Given records Block Start
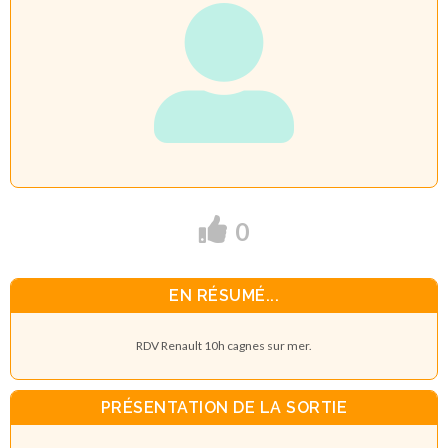
0
EN RÉSUMÉ...
RDV Renault 10h cagnes sur mer.
PRÉSENTATION DE LA SORTIE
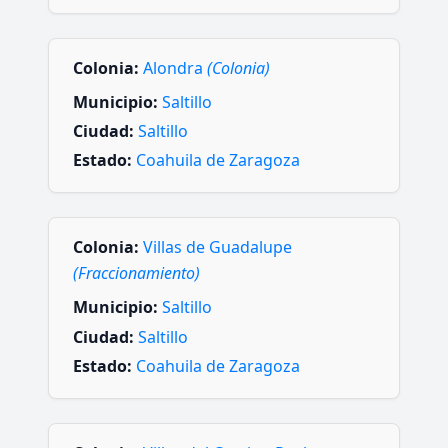
Colonia:
Alondra
(Colonia)
Municipio:
Saltillo
Ciudad:
Saltillo
Estado:
Coahuila de Zaragoza
Colonia:
Villas de Guadalupe
(Fraccionamiento)
Municipio:
Saltillo
Ciudad:
Saltillo
Estado:
Coahuila de Zaragoza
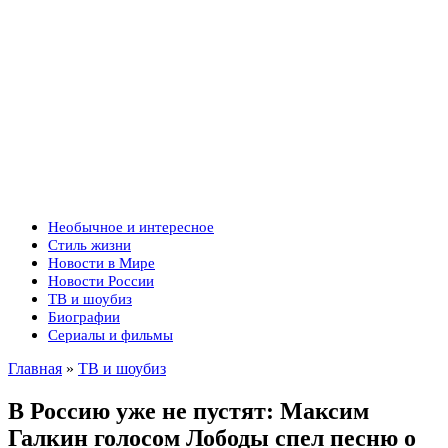
Необычное и интересное
Стиль жизни
Новости в Мире
Новости России
ТВ и шоубиз
Биографии
Сериалы и фильмы
Главная
»
ТВ и шоубиз
В Россию уже не пустят: Максим
Галкин голосом Лободы спел песню о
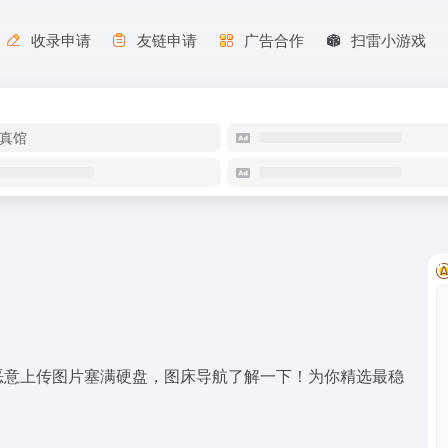
收录申请
友链申请
广告合作
扫雷小游戏
真馆
恶意上传图片塞满硬盘，图床导航了解一下！为你精选最稳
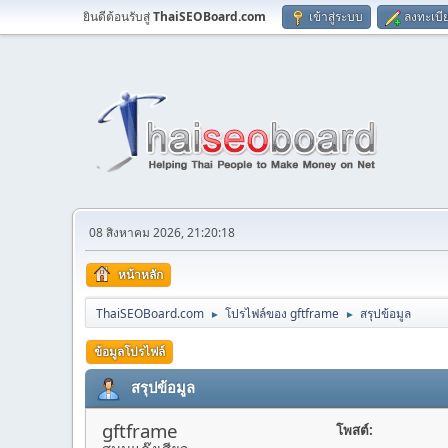
ยินดีต้อนรับสู่
ThaiSEOBoard.com
เข้าสู่ระบบ
ลงทะเบี
08 สิงหาคม 2026, 21:20:18
หน้าหลัก
ThaiSEOBoard.com
โปรไฟล์ของ gftframe
สรุปข้อมูล
►
►
ข้อมูลโปรไฟล์
สรุปข้อมูล
gftframe
โพสต์:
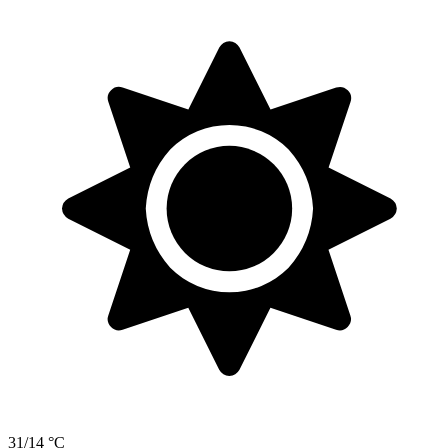
31/14 °C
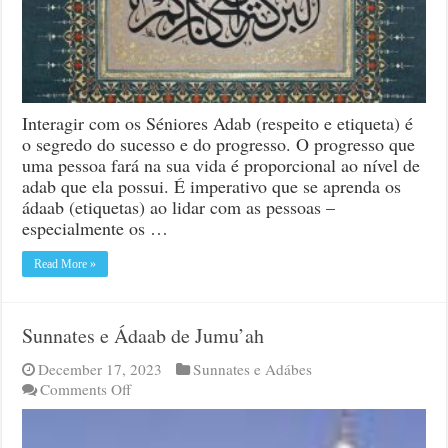
Interagir com os Séniores Adab (respeito e etiqueta) é
o segredo do sucesso e do progresso. O progresso que
uma pessoa fará na sua vida é proporcional ao nível de
adab que ela possui. É imperativo que se aprenda os
ádaab (etiquetas) ao lidar com as pessoas –
especialmente os …
Read More »
Sunnates e Ádaab de Jumu’ah
December 17, 2023
Sunnates e Adábes
on
Comments Off
Sunnates
e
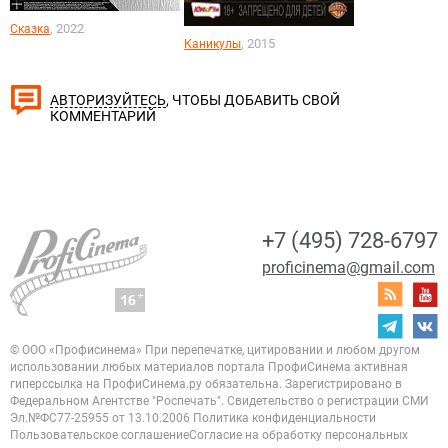
, 2022
Сказка
, 2015
Каникулы
, ЧТОБЫ ДОБАВИТЬ СВОЙ
АВТОРИЗУЙТЕСЬ
КОММЕНТАРИЙ
+7 (495) 728-6797
proficinema@gmail.com
© ООО «Профисинема»
При перепечатке, цитировании и любом другом
использовании любых материалов портала
ПрофиСинема активная
гиперссылка на ПрофиСинема.ру обязательна.
Зарегистрировано в
Федеральном Агентстве "Роспечать". Свидетельство о регистрации
СМИ
Эл.№ФС77-25955 от 13.10.2006
Политика конфиденциальности
Пользовательское соглашение
Согласие на обработку персональных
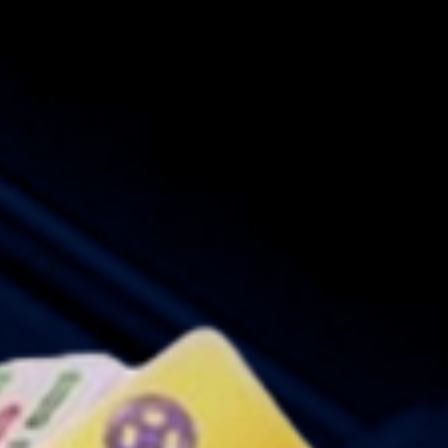
38
Orang Gila 
Buriswara
39
Siluman Ai
Toples - W
40
Putri Kipas
Apokat,Alp
41
Petani - Pe
Cukur - Ir
42
Prajurit -
Angin - Ci
43
Raksasa - 
Es - Praha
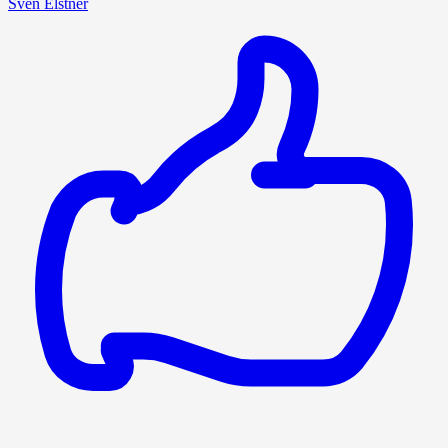
Sven Elstner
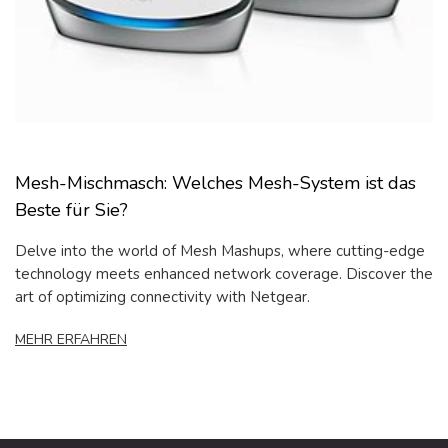
Mesh-Mischmasch: Welches Mesh-System ist das
Beste für Sie?
Delve into the world of Mesh Mashups, where cutting-edge
technology meets enhanced network coverage. Discover the
art of optimizing connectivity with Netgear.
MEHR ERFAHREN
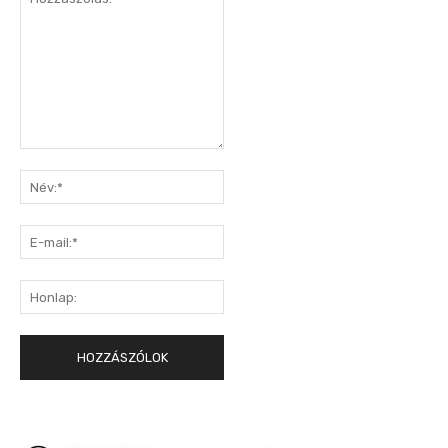
Hozzászólás:
Név:*
E-
mail:*
Honlap:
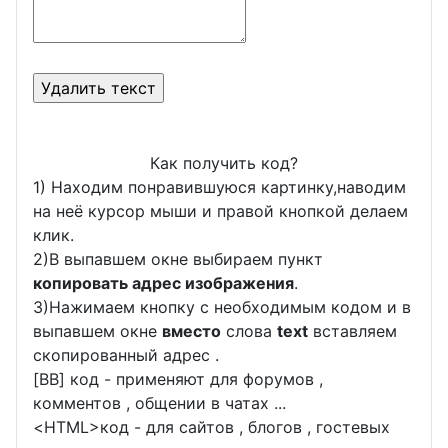
Как получить код?
1) Находим понравившуюся картинку,наводим
на неё курсор мыши и правой кнопкой делаем
клик.
2)В выпавшем окне выбираем пункт
копировать адрес изображения
.
3)Нажимаем кнопку с необходимым кодом и в
выпавшем окне
вместо
слова
text
вставляем
скопированный адрес .
[BB] код - применяют для форумов ,
комментов , общении в чатах ...
<
HTML
>код - для сайтов , блогов , гостевых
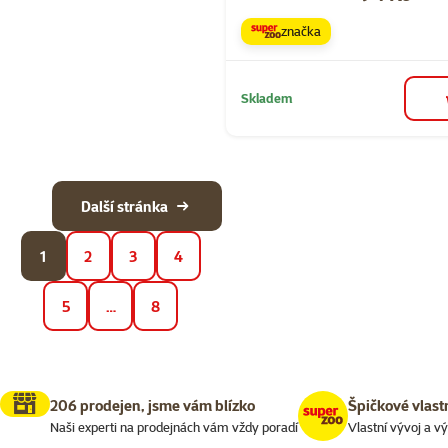
značka
Skladem
Další stránka
1
2
3
4
5
…
8
206 prodejen, jsme vám blízko
Špičkové vlast
Naši experti na prodejnách vám vždy poradí
Vlastní vývoj a v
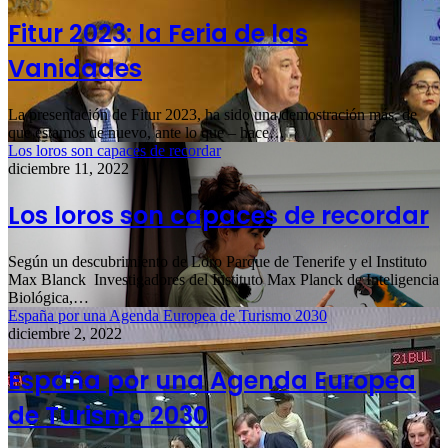
Fitur 2023: la Feria de las
Vanidades
La presentación de Fitur 2023, ha sido una demostración más, de
que estamos de nuevo, ante lo que – hace…
Los loros son capaces de recordar
diciembre 11, 2022
Los loros son capaces de recordar
Según un descubrimiento de Loro Parque de Tenerife y el Instituto
Max Blanck Investigadores del Instituto Max Planck de Inteligencia
Biológica,…
España por una Agenda Europea de Turismo 2030
diciembre 2, 2022
España por una Agenda Europea
de Turismo 2030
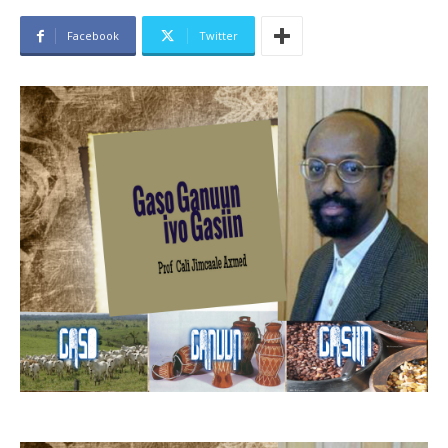
Facebook
Twitter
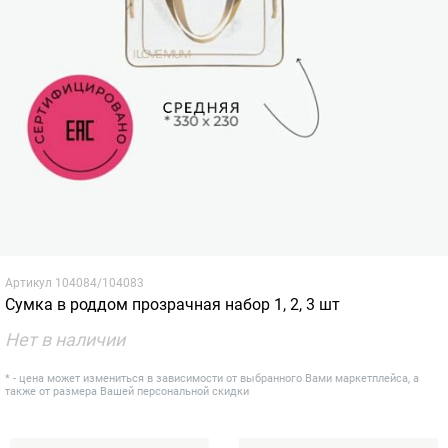
Артикул
104084/104083
Сумка в роддом прозрачная набор 1, 2, 3 шт
Нет в наличии
* - цена может измениться в зависимости от выбранного Вами маркетплейса, а
также от размера Вашей персональной скидки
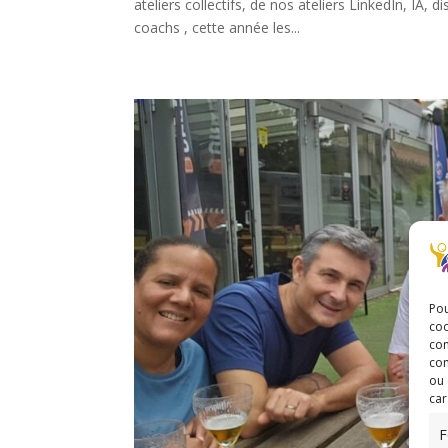
ateliers collectifs, de nos ateliers LinkedIn, I
coachs , cette année les...
Pou
coo
con
com
ou 
car
F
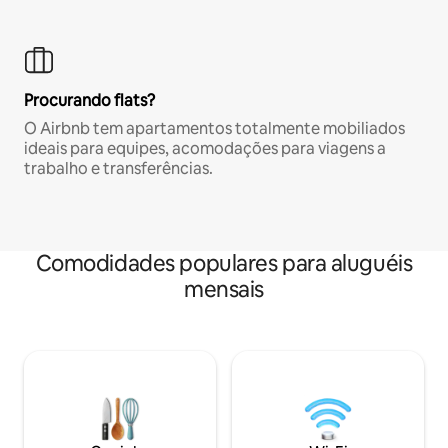
Procurando flats?
O Airbnb tem apartamentos totalmente mobiliados
ideais para equipes, acomodações para viagens a
trabalho e transferências.
Comodidades populares para aluguéis
mensais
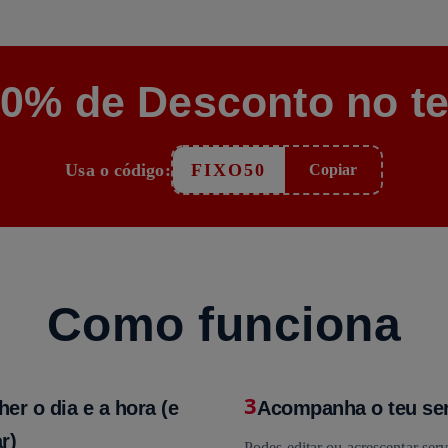
50% de Desconto no te
Usa o código:
FIXO50
Copiar
Como funciona
3
her o dia e a hora (e
Acompanha o teu se
r)
Podes editar ou acrescentar serv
Given records Block End
Filter the records above to the lines containing the string "Sunnates". Copy each matching line in full, in its original order.

Sunnates e Ádaab de Jumu’ah
Sunnates e Adábes
Sunnates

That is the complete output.